[Dataset entries]
▽

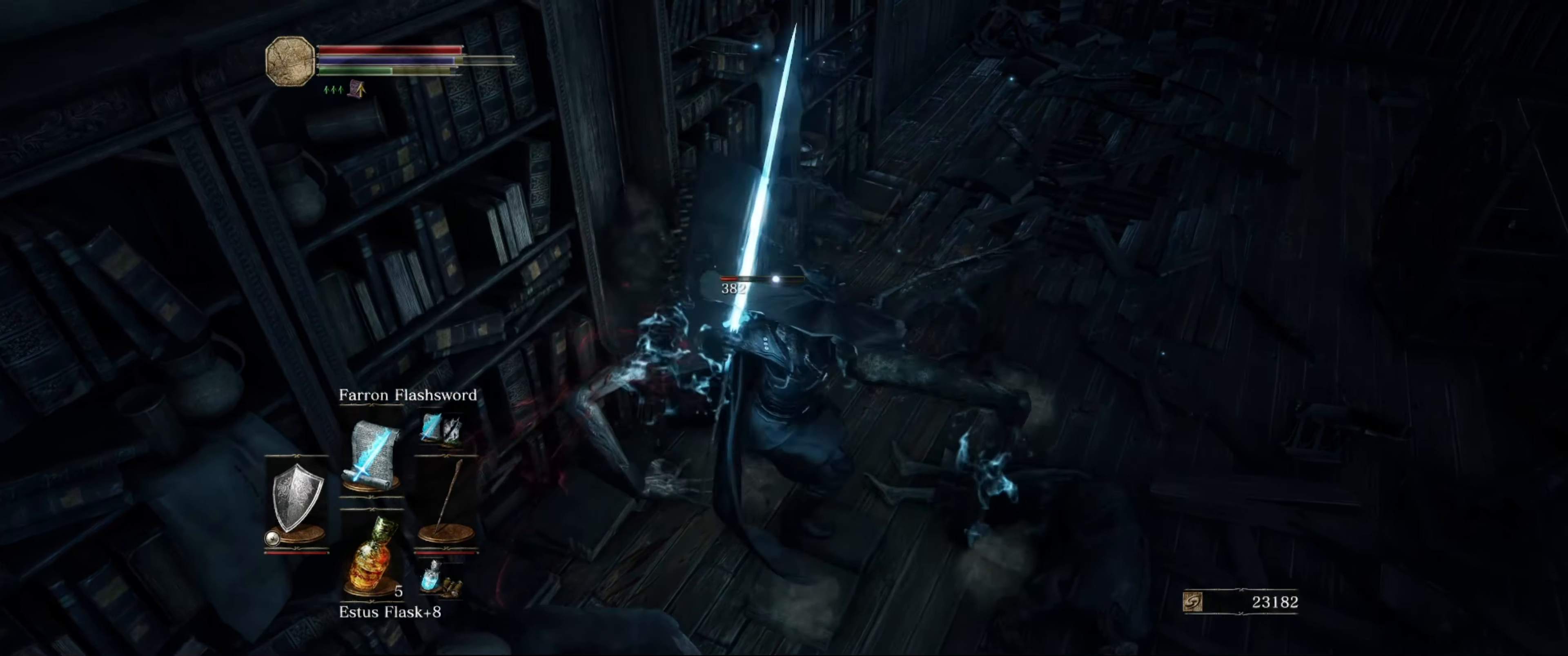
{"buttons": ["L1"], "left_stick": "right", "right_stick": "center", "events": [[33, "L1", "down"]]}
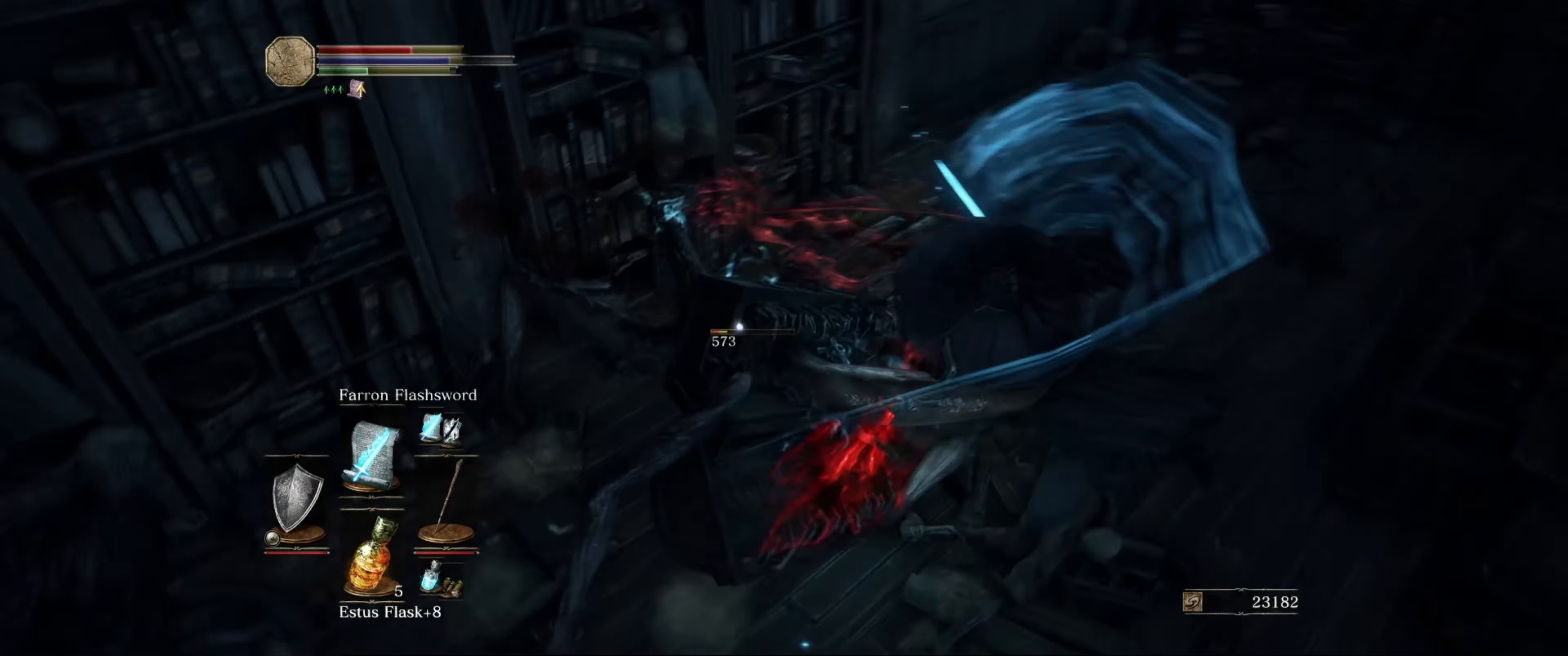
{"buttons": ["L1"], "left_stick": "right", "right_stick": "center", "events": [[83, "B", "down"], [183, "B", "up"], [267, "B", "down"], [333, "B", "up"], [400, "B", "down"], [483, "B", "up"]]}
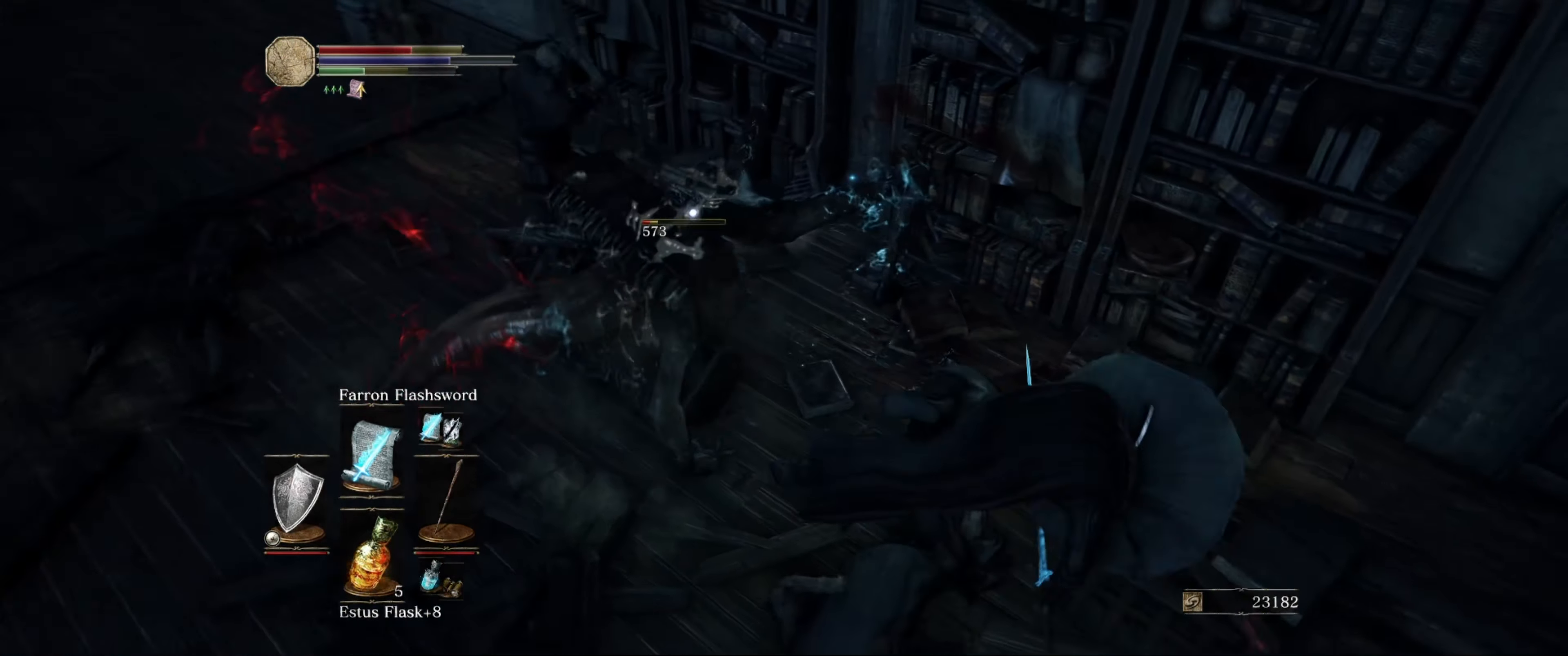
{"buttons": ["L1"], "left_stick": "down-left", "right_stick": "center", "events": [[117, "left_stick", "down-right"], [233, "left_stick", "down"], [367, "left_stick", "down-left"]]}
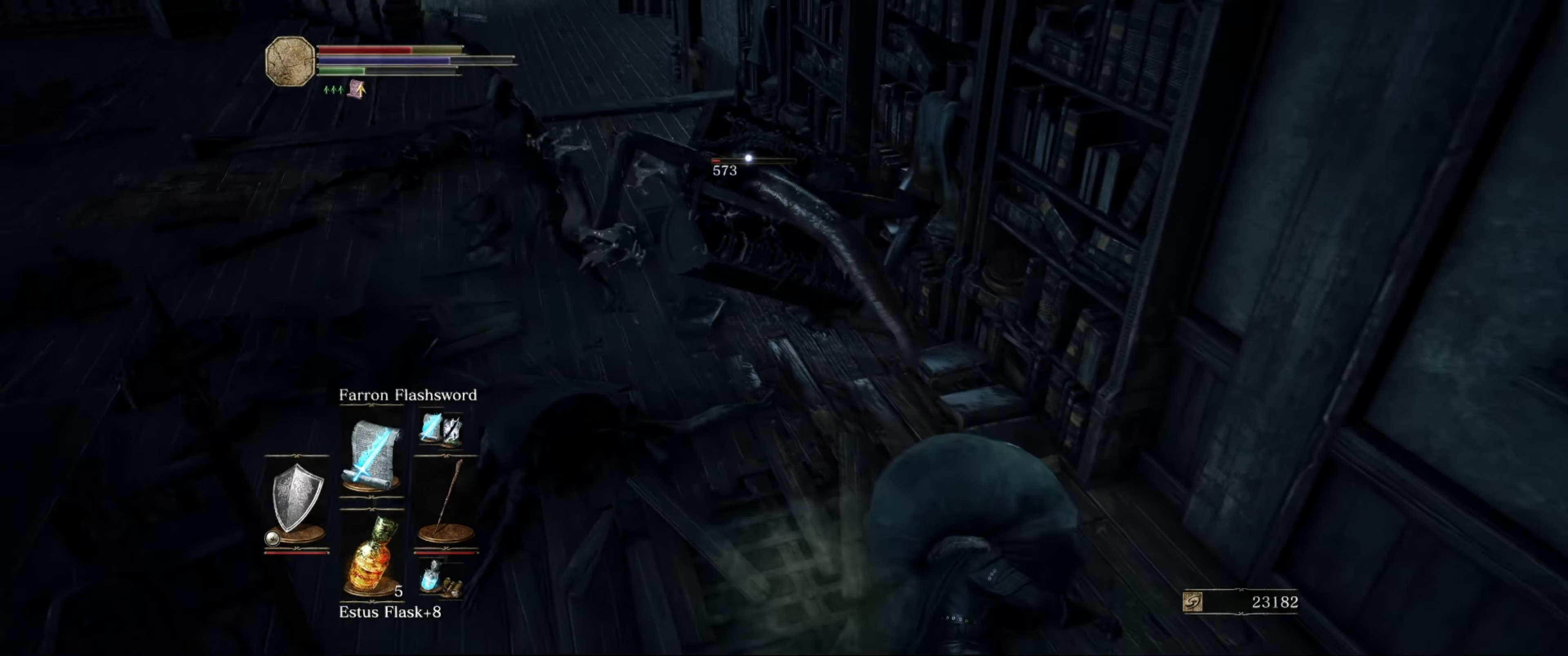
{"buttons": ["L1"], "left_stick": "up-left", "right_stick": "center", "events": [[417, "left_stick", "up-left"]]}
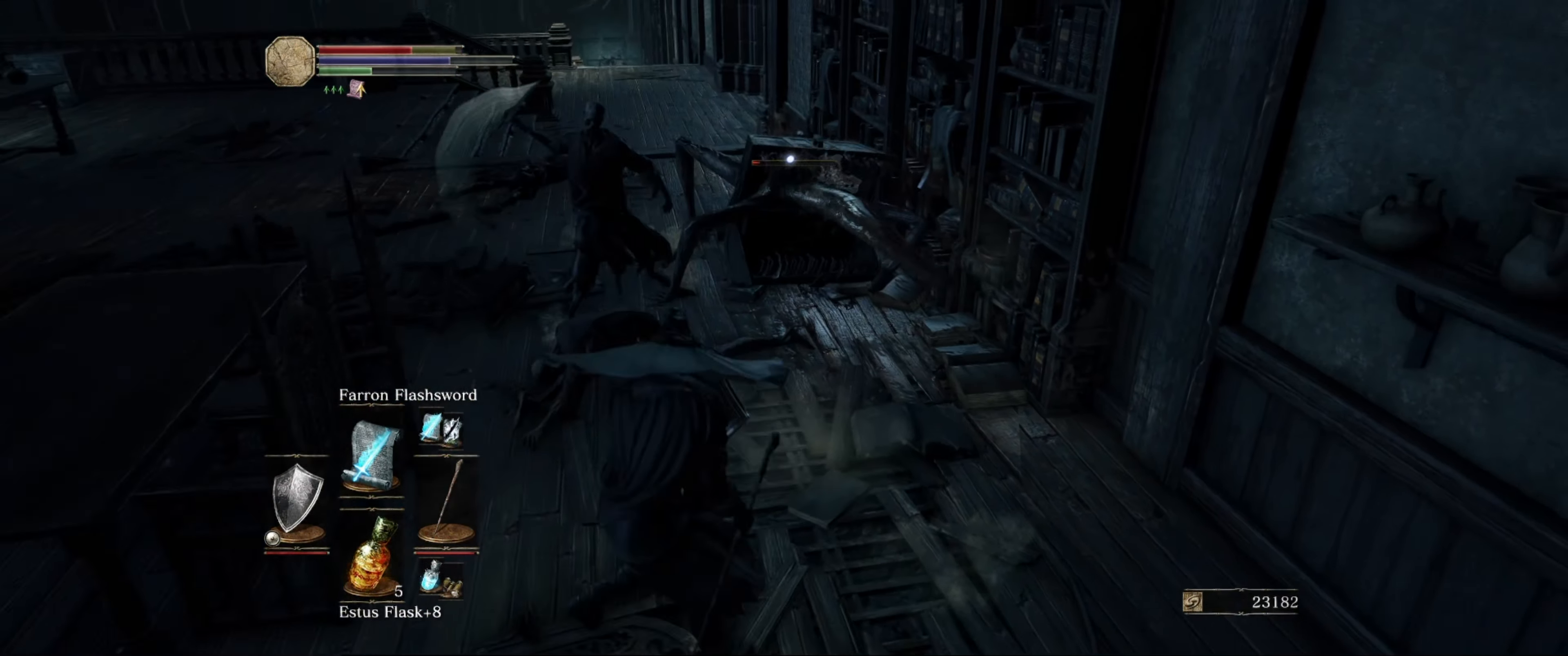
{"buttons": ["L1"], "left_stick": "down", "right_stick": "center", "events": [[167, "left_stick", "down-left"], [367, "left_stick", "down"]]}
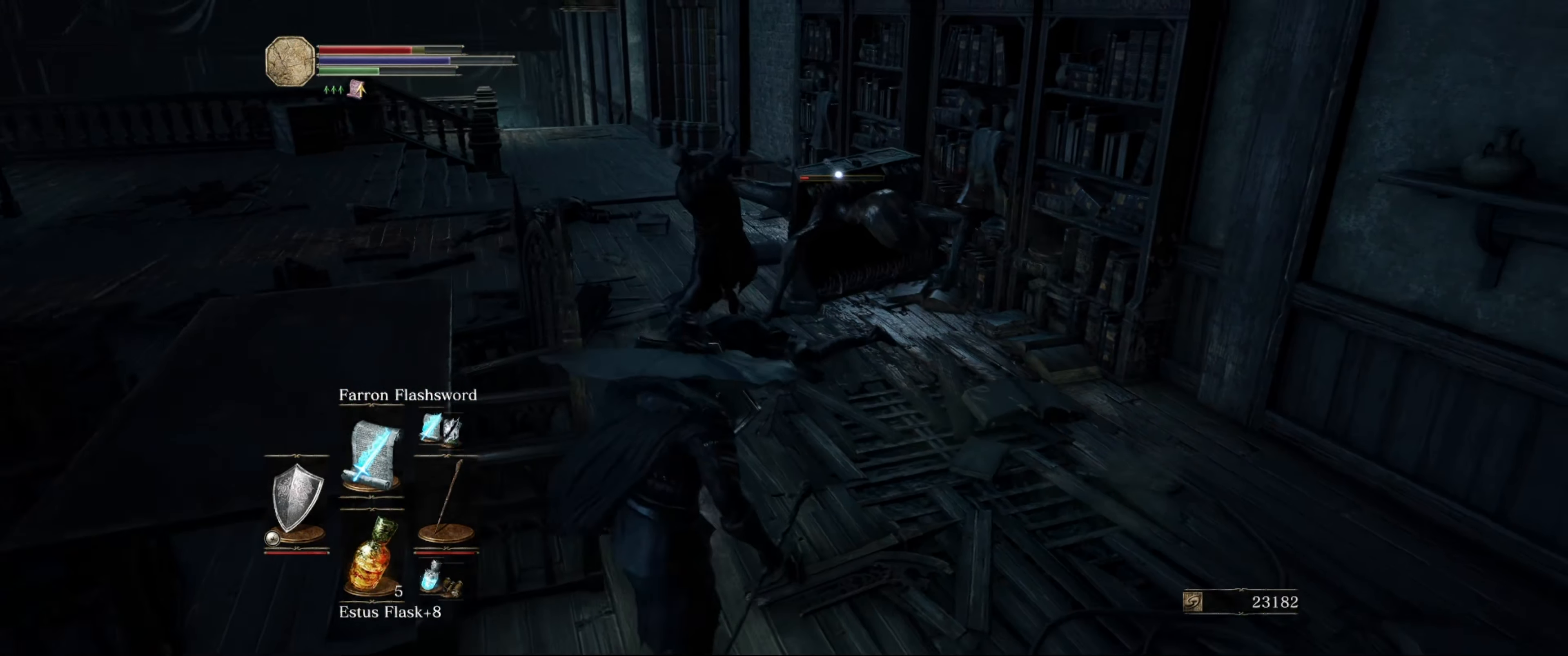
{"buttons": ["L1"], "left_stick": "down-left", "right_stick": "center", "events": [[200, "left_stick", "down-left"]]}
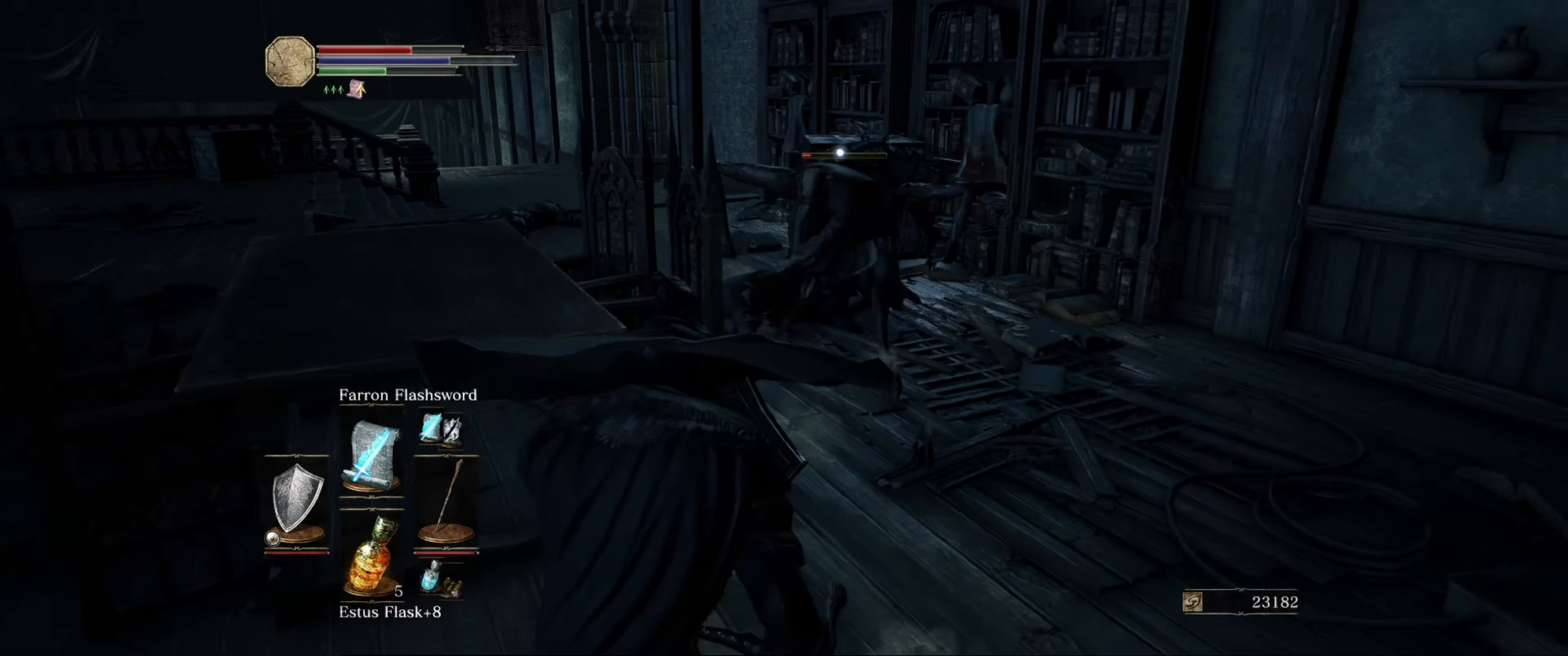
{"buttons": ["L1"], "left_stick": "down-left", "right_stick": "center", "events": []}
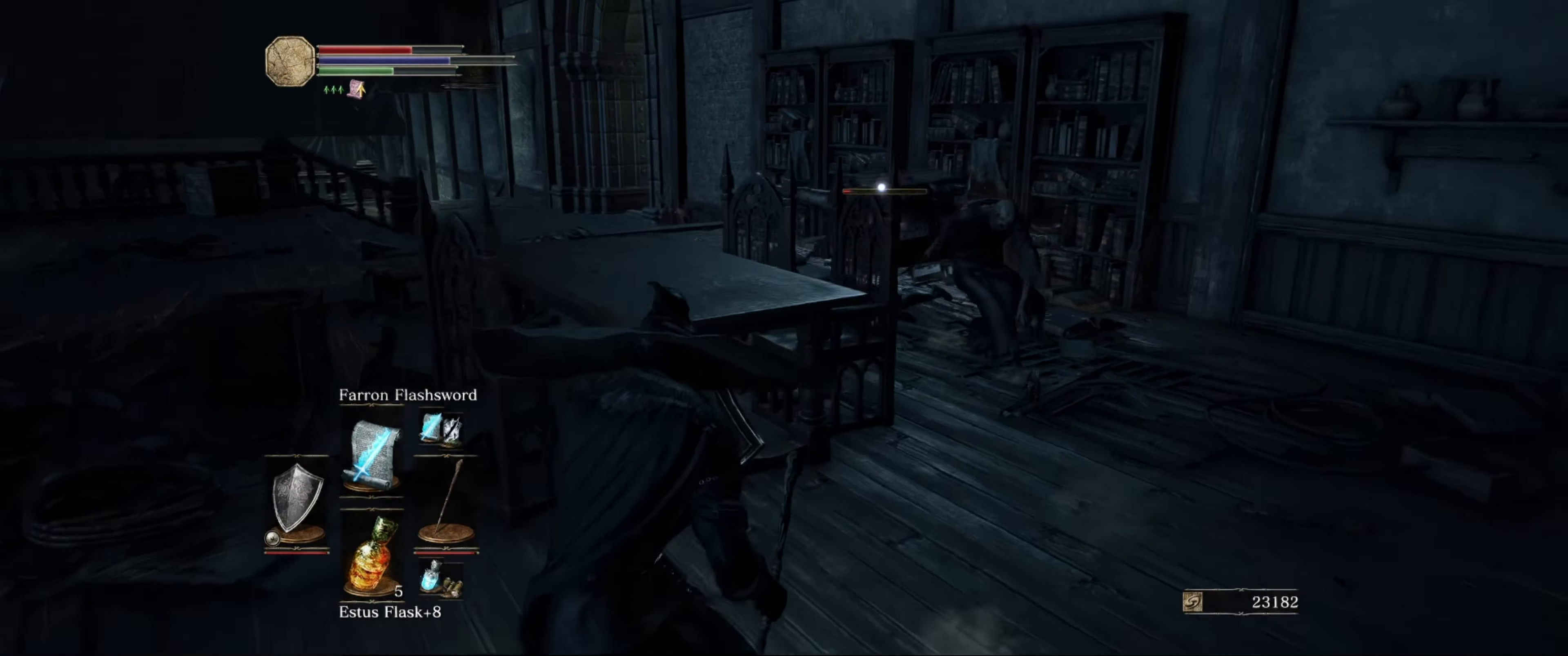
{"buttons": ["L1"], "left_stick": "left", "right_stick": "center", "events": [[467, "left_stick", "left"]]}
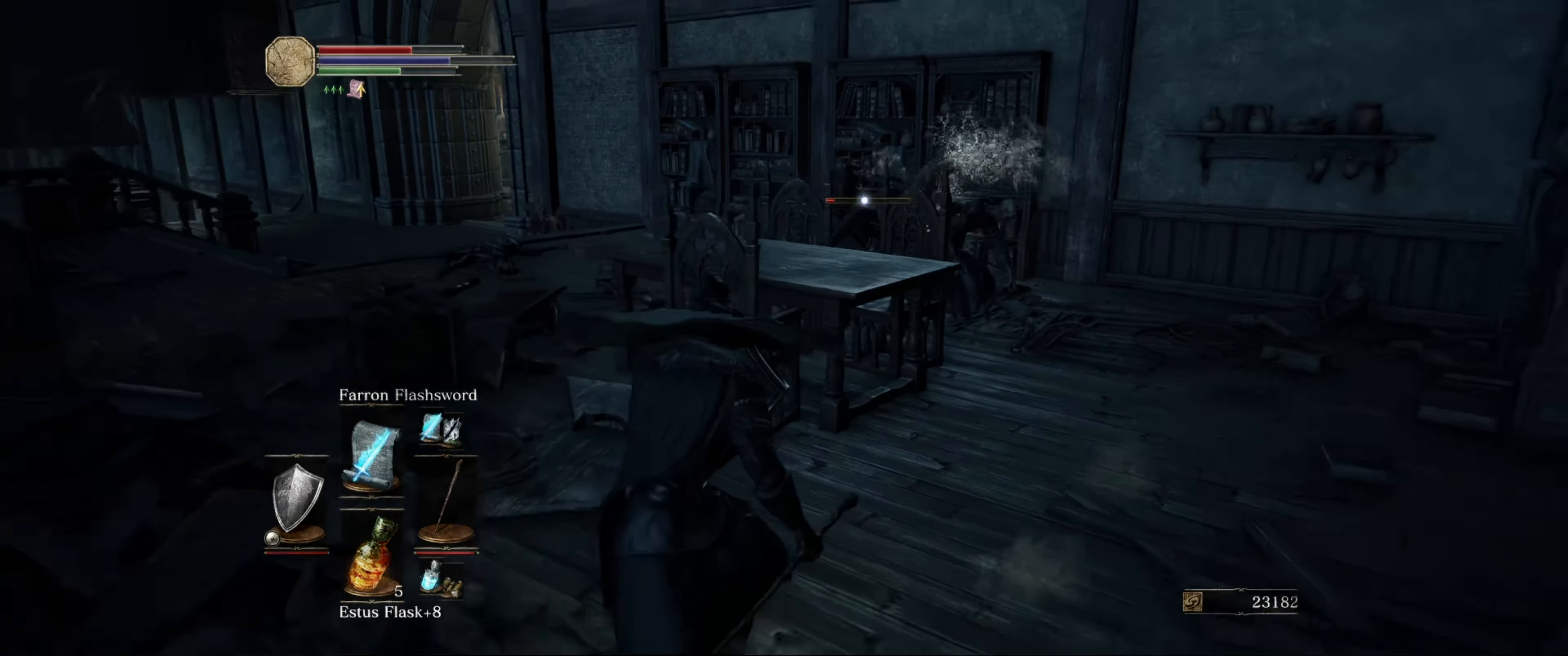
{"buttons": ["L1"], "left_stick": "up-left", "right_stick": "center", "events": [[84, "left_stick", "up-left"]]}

△

[Assigned task] All of the entries need to be copied exactly, minus any pictures.

[Result of this exercise]
{"buttons": ["L1"], "left_stick": "right", "right_stick": "center", "events": [[33, "L1", "down"]]}
{"buttons": ["L1"], "left_stick": "right", "right_stick": "center", "events": [[83, "B", "down"], [183, "B", "up"], [267, "B", "down"], [333, "B", "up"], [400, "B", "down"], [483, "B", "up"]]}
{"buttons": ["L1"], "left_stick": "down-left", "right_stick": "center", "events": [[117, "left_stick", "down-right"], [233, "left_stick", "down"], [367, "left_stick", "down-left"]]}
{"buttons": ["L1"], "left_stick": "up-left", "right_stick": "center", "events": [[417, "left_stick", "up-left"]]}
{"buttons": ["L1"], "left_stick": "down", "right_stick": "center", "events": [[167, "left_stick", "down-left"], [367, "left_stick", "down"]]}
{"buttons": ["L1"], "left_stick": "down-left", "right_stick": "center", "events": [[200, "left_stick", "down-left"]]}
{"buttons": ["L1"], "left_stick": "down-left", "right_stick": "center", "events": []}
{"buttons": ["L1"], "left_stick": "left", "right_stick": "center", "events": [[467, "left_stick", "left"]]}
{"buttons": ["L1"], "left_stick": "up-left", "right_stick": "center", "events": [[84, "left_stick", "up-left"]]}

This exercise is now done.